• **Exercise objective**:
Your output should reproduce each entry exactly, with none of its pictures.
── Data provided ──
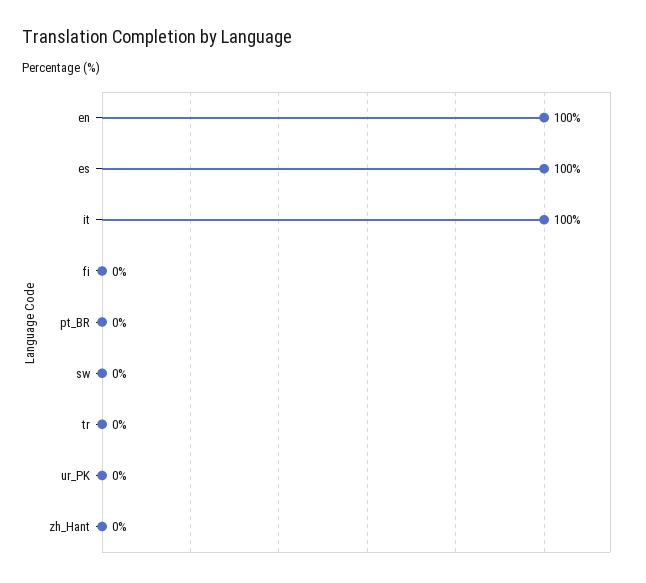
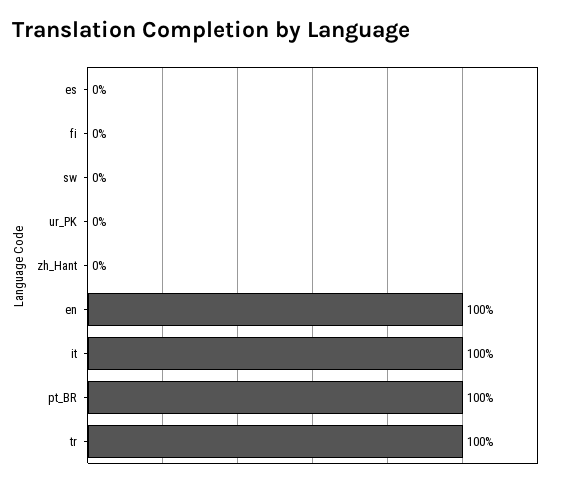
  {
    "en": 100,
-   "es": 100,
+   "es": 0,
    "it": 100,
    "fi": 0,
-   "pt_BR": 0,
+   "pt_BR": 100,
    "sw": 0,
-   "tr": 0,
+   "tr": 100,
    "ur_PK": 0,
    "zh_Hant": 0
  }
───
• **Solution**:
  {
    "en": 100,
-   "es": 100,
+   "es": 0,
    "it": 100,
    "fi": 0,
-   "pt_BR": 0,
+   "pt_BR": 100,
    "sw": 0,
-   "tr": 0,
+   "tr": 100,
    "ur_PK": 0,
    "zh_Hant": 0
  }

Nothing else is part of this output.